Fast Converging Parallel Offline-Online Iterative Multiscale Mixed Methods
Dilong Zhou, Rafael T. Guiraldello, Felipe Pereira
TL;DR
This work extends the Multiscale Robin Coupled Method with Oversampling and Smoothing (MRCM-OS) by introducing two offline-online staged iterative strategies, the Reduced Method (RM) and Extended Method (EM), to generate online informed spaces that dramatically improve solution accuracy with minimal iterations. By coupling MRCM-OS with online MBF enrichment and adaptive boundary conditions, the authors achieve flux errors as small as $10^{-10}$ in about ten iterations on challenging SPE10 permeability fields, outperforming a representative existing method in convergence speed. Key insights include the beneficial roles of oversampling and smoothing, and the existence of an optimal Robin parameter $\\alpha$ (found to be $10$ in their tests) that minimizes iteration counts. The framework shows strong potential for scalable, parallelized subsurface flow simulations and may be extended to 3D preconditioning and related multiscale problems.
Abstract
In this work, we build upon the recently introduced Multiscale Robin Coupled Method with Oversampling and Smoothing (MRCM-OS) to develop two highly efficient iterative multiscale methods. The MRCM-OS methodology demonstrated the ability to achieve flux error magnitudes on the order of $10^{-4}$ in a challenging industry benchmark, namely the SPE10 permeability field. The two newly proposed iterative procedures, through the construction of online informed spaces, significantly enhance the solution accuracy, reaching flux error magnitudes of order $10^{-10}$ for a reduced number of steps. The proposed methods are based on the construction of online informed spaces, which are iteratively refined to improve solution accuracy. Following an initial offline stage, where known boundary conditions are applied to construct multiscale basis functions, the informed spaces are updated through iterative procedures that utilize boundary conditions defined by the most recently computed solution variables.

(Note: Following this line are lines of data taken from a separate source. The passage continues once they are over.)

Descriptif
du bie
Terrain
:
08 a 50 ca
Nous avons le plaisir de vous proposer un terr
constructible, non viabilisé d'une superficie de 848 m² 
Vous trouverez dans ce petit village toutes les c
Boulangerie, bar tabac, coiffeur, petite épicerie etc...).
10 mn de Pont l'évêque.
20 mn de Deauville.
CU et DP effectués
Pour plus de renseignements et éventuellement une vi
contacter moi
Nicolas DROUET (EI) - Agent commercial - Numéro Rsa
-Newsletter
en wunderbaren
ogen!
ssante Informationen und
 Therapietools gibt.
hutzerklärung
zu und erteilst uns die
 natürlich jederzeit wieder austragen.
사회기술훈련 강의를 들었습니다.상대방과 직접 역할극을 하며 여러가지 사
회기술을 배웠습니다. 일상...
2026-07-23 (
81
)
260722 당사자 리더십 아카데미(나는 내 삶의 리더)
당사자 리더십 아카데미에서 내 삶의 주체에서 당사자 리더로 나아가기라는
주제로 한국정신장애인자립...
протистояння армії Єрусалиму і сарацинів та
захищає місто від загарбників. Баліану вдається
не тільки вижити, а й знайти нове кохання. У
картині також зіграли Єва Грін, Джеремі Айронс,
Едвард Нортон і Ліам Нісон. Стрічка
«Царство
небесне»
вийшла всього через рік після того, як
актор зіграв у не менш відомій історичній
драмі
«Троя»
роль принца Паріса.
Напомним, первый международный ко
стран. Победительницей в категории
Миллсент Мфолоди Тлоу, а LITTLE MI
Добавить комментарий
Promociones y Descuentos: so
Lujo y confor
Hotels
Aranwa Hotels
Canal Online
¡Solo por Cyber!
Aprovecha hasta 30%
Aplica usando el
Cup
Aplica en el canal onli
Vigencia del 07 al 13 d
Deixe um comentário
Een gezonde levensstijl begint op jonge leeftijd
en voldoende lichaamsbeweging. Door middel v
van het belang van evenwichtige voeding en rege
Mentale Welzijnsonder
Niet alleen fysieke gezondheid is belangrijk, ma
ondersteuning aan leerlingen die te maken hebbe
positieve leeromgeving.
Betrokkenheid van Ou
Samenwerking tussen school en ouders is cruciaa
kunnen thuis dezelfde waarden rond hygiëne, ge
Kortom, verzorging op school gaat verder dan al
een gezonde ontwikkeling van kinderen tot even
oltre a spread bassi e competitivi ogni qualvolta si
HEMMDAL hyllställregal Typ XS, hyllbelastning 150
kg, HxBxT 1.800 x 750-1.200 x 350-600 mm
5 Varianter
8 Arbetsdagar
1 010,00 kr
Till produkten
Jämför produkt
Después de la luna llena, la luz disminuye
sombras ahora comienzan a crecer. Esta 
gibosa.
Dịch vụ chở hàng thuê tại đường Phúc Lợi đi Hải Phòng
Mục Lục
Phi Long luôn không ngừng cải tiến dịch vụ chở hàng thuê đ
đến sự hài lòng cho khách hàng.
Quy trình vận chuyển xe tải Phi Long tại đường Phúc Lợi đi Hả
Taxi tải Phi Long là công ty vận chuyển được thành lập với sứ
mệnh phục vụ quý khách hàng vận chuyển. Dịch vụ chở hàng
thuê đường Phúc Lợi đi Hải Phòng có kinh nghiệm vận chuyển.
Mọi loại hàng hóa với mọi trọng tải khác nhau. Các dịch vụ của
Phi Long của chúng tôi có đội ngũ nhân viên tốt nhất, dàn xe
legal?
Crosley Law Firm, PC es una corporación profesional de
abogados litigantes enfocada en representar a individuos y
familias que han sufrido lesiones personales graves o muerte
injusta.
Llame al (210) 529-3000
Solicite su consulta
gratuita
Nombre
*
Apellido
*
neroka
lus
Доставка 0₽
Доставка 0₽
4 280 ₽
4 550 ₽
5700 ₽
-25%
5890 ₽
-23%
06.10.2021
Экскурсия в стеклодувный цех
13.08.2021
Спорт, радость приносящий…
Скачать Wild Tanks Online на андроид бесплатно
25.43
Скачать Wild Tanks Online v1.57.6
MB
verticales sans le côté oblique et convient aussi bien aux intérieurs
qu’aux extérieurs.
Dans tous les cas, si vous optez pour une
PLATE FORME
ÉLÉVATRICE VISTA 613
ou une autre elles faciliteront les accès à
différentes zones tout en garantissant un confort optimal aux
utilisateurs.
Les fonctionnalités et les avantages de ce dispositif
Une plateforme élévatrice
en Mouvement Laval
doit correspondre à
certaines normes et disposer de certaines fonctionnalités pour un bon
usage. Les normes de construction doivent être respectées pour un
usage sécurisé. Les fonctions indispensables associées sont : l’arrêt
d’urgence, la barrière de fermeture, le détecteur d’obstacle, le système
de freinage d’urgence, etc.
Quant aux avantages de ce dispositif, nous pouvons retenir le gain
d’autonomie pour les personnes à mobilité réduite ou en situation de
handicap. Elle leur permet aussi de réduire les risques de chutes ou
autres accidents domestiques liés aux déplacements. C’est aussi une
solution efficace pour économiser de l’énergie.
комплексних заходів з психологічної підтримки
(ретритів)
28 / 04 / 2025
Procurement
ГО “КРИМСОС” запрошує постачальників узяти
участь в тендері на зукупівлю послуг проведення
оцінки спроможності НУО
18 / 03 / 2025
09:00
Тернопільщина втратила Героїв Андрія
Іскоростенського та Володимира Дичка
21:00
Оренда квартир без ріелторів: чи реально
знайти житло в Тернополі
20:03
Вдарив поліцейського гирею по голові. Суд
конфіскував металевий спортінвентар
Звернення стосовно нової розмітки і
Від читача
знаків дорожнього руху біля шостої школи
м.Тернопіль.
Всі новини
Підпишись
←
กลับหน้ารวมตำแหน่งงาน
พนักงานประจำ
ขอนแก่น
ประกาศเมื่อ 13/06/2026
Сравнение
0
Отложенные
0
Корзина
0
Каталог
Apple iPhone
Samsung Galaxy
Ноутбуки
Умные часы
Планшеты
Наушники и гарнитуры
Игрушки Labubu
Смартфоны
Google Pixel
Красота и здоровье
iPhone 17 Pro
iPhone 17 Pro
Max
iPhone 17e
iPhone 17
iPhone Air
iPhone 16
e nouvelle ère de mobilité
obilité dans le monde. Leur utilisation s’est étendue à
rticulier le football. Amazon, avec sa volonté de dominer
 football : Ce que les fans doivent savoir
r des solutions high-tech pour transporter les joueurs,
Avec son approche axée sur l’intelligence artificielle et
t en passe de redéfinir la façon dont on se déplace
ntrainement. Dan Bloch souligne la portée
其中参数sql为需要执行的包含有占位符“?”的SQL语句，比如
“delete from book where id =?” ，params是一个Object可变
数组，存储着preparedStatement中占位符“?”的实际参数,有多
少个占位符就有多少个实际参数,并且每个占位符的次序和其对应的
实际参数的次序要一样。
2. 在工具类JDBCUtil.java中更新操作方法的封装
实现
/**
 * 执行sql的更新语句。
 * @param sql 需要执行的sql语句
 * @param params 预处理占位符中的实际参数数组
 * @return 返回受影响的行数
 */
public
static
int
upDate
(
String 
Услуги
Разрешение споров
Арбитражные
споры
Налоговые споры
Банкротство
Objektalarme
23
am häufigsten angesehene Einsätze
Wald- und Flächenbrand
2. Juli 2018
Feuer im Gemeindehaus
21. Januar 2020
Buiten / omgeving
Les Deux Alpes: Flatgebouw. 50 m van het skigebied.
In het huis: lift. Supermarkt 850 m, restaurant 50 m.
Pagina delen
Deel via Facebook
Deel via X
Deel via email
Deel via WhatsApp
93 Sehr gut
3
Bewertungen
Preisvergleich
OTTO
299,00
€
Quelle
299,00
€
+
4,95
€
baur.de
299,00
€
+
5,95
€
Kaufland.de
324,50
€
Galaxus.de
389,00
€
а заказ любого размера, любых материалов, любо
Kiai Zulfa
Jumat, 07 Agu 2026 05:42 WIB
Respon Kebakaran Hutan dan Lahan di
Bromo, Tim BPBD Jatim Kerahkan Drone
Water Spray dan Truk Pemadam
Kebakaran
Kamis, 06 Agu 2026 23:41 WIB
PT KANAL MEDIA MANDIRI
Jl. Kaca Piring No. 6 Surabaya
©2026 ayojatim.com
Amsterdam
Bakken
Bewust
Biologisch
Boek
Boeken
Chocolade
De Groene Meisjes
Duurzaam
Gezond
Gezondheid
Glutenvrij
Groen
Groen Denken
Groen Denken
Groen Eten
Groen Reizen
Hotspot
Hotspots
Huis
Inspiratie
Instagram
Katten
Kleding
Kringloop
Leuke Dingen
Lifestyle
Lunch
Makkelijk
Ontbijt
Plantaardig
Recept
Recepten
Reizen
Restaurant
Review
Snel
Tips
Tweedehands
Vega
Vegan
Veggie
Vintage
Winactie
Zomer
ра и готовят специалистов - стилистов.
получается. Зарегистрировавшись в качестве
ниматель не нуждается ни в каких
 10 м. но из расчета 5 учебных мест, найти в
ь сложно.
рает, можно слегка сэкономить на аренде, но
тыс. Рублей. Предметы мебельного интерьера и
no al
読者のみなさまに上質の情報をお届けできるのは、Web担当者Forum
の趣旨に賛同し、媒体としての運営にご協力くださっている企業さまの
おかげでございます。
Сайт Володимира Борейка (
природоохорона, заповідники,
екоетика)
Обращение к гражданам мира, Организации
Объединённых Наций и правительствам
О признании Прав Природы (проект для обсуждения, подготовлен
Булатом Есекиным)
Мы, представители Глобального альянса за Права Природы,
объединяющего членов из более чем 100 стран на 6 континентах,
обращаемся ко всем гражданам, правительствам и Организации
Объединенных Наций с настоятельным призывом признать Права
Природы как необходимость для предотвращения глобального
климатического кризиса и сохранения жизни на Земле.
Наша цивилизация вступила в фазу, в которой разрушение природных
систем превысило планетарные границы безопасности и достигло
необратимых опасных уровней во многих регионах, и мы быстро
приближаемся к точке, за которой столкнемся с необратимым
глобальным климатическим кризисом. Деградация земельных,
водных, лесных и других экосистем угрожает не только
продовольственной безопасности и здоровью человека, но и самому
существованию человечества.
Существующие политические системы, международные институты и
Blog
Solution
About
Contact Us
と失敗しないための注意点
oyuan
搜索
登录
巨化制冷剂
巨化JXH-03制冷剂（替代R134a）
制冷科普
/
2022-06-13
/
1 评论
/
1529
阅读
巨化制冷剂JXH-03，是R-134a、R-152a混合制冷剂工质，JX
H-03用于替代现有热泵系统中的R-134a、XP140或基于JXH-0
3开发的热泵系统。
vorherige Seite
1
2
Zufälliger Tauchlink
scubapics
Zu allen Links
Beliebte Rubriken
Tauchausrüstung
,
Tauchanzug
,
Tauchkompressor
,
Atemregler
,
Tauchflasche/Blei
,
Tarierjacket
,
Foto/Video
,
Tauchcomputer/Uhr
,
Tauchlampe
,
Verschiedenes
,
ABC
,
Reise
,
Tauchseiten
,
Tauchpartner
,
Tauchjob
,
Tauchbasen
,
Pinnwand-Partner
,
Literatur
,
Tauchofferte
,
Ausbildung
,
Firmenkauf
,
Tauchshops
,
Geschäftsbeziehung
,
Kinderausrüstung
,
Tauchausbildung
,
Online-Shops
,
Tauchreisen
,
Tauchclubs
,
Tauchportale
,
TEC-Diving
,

Two distinct approaches are introduced, each leveraging this framework to deliver efficient and accurate iterative solutions. A series of numerical simulations, conducted on the SPE10 benchmark, demonstrates the very rapid convergence of the iterative solutions. These results highlight the computational efficiency and competitiveness of the two proposed methods, which are thoroughly compared to each other and to an existing multiscale iterative method from the literature.